§ **DOCUMENT TEXT**:
==============================

Disclosure: No holdings in any textile stock. Arvind was a multibagger in the past :slight_smile:

(Akshay) #3

Hi - I am glad you introduced Arvind. I had bought into it between 120 - 140 and continue to hold it.

The positives have been very clearly laid out by you - and were the reasons why I first got attracted to the stock. However as you mention their capital allocation skills are what make me nervous coupled with high levels of debt. Capital turns are low and inventory turnover is also lower than industry average, though improving.

Aside from spreading themselves too thin on the brand front (I feel they need to spend more effort in cementing their existing brand portfolio rather than introducing new brands) their foray into infrastructure/ housing seemed unnecessary. They have however hived this business off and are in the process of getting it listed under Arvind Infrastructure if I am not mistaken.

Their foray into the e-commerce space - can add to their growth in the coming years. And Creyate is just one of the many avenues they are looking to explore in the E-Commerce space.

As you mention GAP has received a great response in Delhi - averaging 23 lakhs a day in sales from 1 store in the first month… - though personally I think its way too expensive!

Reading this article can bring those interested up to speed on the business - .

(saurabh shankar) #4

Management of Arvind cause enough nervousness to me to be vary of them. The keep taking Debt and then keep getting into trouble. Its not a one-off case but if u speak to some bankers about this group they will tell that. ( other question why banks keep lending to them ;)).

let me try and speak to some people if management has changed its way of thinking.

(Varadharajan Ragunathan) #5


Unlike most people, i see shades of grey - the same arvind guys are good at execution but poor at capital allocation. both are needed to deliver shareholder value.

(Nikhil Jain) #6


Firstly, I must say that you left me confused.

In the beginning, you mention that Arvind’s management is superior to Ambika. Later, you point out that Arvind’s management has done misallocation of capital. When you compare that to Ambika, one can clearly observe that they have cleared their debts before going for further expansion. Does it not make Ambika’s management superior?

Secondly, I can sense a frenzy, in general, about stocks related to textiles industry. Myself being invested in a few stocks from the sector. What I feel in your post is a little bias, which is something I mostly have, once I like a company. So can’t really fault you there.

What I want to understand is, how do you compare it to Page Industries? As is generally seen, a company can build a single brand more efficiently when compared to building multiple brands simultaneously.

I have used arrow,gap and US Polo products and I have liked them. But, I’m a little skeptical about how they can push multiple brands simultaneously.

(Karan Maroo) #7

The problem remains - the mindset about taking debt. Its for the same reason that you’d find that in an overbanked market like Gujarat, no foreign bank has taken any meaningful limits in Arvind Limited. Having said that, they are banked by conservative corporate lenders like HDFC. However, their term loans are primarily from nationalized banks.

==============================

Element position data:
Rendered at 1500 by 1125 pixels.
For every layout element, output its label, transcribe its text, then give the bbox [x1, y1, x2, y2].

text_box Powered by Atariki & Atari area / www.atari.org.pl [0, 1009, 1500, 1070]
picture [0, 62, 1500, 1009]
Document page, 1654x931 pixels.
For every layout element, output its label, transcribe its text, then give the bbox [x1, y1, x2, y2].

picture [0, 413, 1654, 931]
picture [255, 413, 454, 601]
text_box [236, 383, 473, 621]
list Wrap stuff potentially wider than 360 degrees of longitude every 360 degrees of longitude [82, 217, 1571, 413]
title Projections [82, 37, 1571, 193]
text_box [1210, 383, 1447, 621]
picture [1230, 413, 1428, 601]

==============================

§ **SET OF TASKS**:
(A) Name every poster whose name appears in parentheses in the discussion about Arvind.
(B) Please recast the part of the entries that opens with the line containing "Document page, 1654x931 pixels." and closes with the end of the entries as a JSON list of strings, one string per line, leaving out blank lines.

§ **SOLVED PROBLEMS**:
(A) Akshay, saurabh shankar, Varadharajan Ragunathan, Nikhil Jain, Karan Maroo

(B)
[
  "Document page, 1654x931 pixels.",
  "For every layout element, output its label, transcribe its text, then give the bbox [x1, y1, x2, y2].",
  "picture [0, 413, 1654, 931]",
  "picture [255, 413, 454, 601]",
  "text_box [236, 383, 473, 621]",
  "list Wrap stuff potentially wider than 360 degrees of longitude every 360 degrees of longitude [82, 217, 1571, 413]",
  "title Projections [82, 37, 1571, 193]",
  "text_box [1210, 383, 1447, 621]",
  "picture [1230, 413, 1428, 601]"
]